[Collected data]

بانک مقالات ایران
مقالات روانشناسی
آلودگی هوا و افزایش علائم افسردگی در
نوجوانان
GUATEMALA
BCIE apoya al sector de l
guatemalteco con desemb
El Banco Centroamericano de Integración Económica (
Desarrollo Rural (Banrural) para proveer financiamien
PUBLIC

---

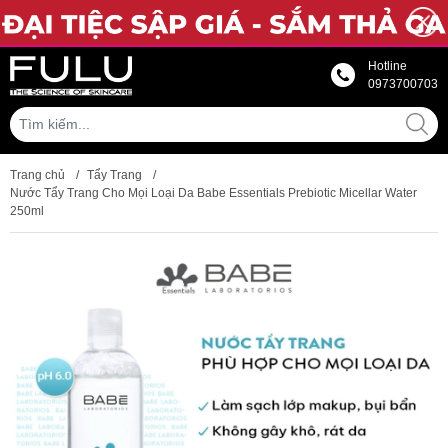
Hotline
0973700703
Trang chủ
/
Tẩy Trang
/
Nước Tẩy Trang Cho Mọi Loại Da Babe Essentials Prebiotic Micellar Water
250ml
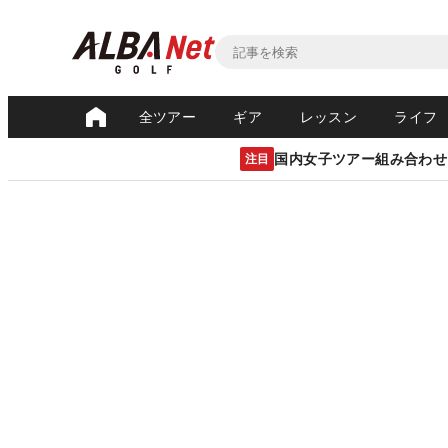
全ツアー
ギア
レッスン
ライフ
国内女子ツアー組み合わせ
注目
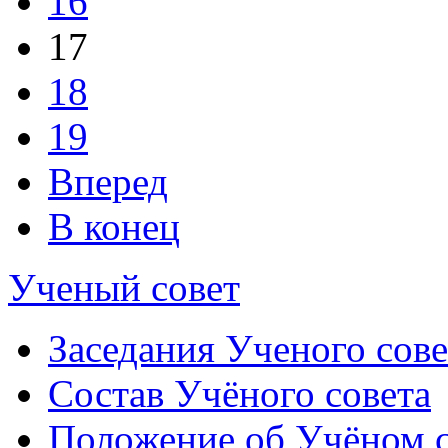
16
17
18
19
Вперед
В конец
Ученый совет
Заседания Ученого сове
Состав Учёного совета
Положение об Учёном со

...

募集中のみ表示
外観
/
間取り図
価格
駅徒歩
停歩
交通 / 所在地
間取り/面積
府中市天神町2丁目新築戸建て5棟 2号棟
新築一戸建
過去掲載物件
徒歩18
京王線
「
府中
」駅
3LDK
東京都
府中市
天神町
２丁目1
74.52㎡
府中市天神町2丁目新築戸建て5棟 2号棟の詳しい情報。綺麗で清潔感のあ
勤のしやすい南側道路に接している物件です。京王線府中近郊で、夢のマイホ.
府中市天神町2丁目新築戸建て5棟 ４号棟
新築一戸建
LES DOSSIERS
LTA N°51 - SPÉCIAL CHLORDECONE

### WHAT IS NEEDED
In the data above, each line holding "مقالات" is to be found and copied.

### RESULT BELOW
بانک مقالات ایران
مقالات روانشناسی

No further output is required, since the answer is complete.